## Exercise description
Reproduce every line of the records below verbatim, with no changes.

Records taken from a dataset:
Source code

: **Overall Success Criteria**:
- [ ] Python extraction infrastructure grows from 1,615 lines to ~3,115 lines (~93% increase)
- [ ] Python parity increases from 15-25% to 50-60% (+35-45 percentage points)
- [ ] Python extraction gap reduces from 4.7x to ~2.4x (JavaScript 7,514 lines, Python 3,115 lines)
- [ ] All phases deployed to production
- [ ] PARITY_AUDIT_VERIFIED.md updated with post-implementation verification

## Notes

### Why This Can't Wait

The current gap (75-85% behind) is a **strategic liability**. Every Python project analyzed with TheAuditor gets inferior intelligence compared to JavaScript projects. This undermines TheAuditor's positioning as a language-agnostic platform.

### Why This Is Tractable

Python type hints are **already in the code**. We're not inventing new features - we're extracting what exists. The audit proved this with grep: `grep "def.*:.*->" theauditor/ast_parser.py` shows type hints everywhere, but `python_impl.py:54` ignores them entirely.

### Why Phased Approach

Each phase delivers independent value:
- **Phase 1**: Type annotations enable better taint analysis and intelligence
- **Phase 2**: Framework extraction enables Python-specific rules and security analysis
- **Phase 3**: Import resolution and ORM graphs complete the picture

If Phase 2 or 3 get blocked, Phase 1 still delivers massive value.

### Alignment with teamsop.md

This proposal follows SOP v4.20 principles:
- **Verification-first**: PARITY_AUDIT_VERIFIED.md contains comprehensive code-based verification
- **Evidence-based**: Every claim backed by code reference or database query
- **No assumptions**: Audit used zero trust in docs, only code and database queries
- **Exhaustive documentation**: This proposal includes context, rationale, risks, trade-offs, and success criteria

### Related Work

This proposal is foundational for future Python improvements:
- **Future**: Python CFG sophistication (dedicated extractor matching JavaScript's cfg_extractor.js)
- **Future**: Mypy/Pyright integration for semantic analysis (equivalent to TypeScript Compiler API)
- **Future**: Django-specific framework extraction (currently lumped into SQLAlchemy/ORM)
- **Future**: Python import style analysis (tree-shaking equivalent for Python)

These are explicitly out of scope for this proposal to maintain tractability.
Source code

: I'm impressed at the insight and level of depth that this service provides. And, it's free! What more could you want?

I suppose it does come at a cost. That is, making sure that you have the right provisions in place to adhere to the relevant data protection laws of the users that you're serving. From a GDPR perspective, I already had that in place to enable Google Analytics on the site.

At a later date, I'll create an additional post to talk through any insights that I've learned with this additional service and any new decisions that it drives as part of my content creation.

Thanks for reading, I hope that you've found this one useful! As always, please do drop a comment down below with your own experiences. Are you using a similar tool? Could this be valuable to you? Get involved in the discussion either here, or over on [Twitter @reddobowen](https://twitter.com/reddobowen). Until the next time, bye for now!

## Solution
Source code

: **Overall Success Criteria**:
- [ ] Python extraction infrastructure grows from 1,615 lines to ~3,115 lines (~93% increase)
- [ ] Python parity increases from 15-25% to 50-60% (+35-45 percentage points)
- [ ] Python extraction gap reduces from 4.7x to ~2.4x (JavaScript 7,514 lines, Python 3,115 lines)
- [ ] All phases deployed to production
- [ ] PARITY_AUDIT_VERIFIED.md updated with post-implementation verification

## Notes

### Why This Can't Wait

The current gap (75-85% behind) is a **strategic liability**. Every Python project analyzed with TheAuditor gets inferior intelligence compared to JavaScript projects. This undermines TheAuditor's positioning as a language-agnostic platform.

### Why This Is Tractable

Python type hints are **already in the code**. We're not inventing new features - we're extracting what exists. The audit proved this with grep: `grep "def.*:.*->" theauditor/ast_parser.py` shows type hints everywhere, but `python_impl.py:54` ignores them entirely.

### Why Phased Approach

Each phase delivers independent value:
- **Phase 1**: Type annotations enable better taint analysis and intelligence
- **Phase 2**: Framework extraction enables Python-specific rules and security analysis
- **Phase 3**: Import resolution and ORM graphs complete the picture

If Phase 2 or 3 get blocked, Phase 1 still delivers massive value.

### Alignment with teamsop.md

This proposal follows SOP v4.20 principles:
- **Verification-first**: PARITY_AUDIT_VERIFIED.md contains comprehensive code-based verification
- **Evidence-based**: Every claim backed by code reference or database query
- **No assumptions**: Audit used zero trust in docs, only code and database queries
- **Exhaustive documentation**: This proposal includes context, rationale, risks, trade-offs, and success criteria

### Related Work

This proposal is foundational for future Python improvements:
- **Future**: Python CFG sophistication (dedicated extractor matching JavaScript's cfg_extractor.js)
- **Future**: Mypy/Pyright integration for semantic analysis (equivalent to TypeScript Compiler API)
- **Future**: Django-specific framework extraction (currently lumped into SQLAlchemy/ORM)
- **Future**: Python import style analysis (tree-shaking equivalent for Python)

These are explicitly out of scope for this proposal to maintain tractability.
Source code

: I'm impressed at the insight and level of depth that this service provides. And, it's free! What more could you want?

I suppose it does come at a cost. That is, making sure that you have the right provisions in place to adhere to the relevant data protection laws of the users that you're serving. From a GDPR perspective, I already had that in place to enable Google Analytics on the site.

At a later date, I'll create an additional post to talk through any insights that I've learned with this additional service and any new decisions that it drives as part of my content creation.

Thanks for reading, I hope that you've found this one useful! As always, please do drop a comment down below with your own experiences. Are you using a similar tool? Could this be valuable to you? Get involved in the discussion either here, or over on [Twitter @reddobowen](https://twitter.com/reddobowen). Until the next time, bye for now!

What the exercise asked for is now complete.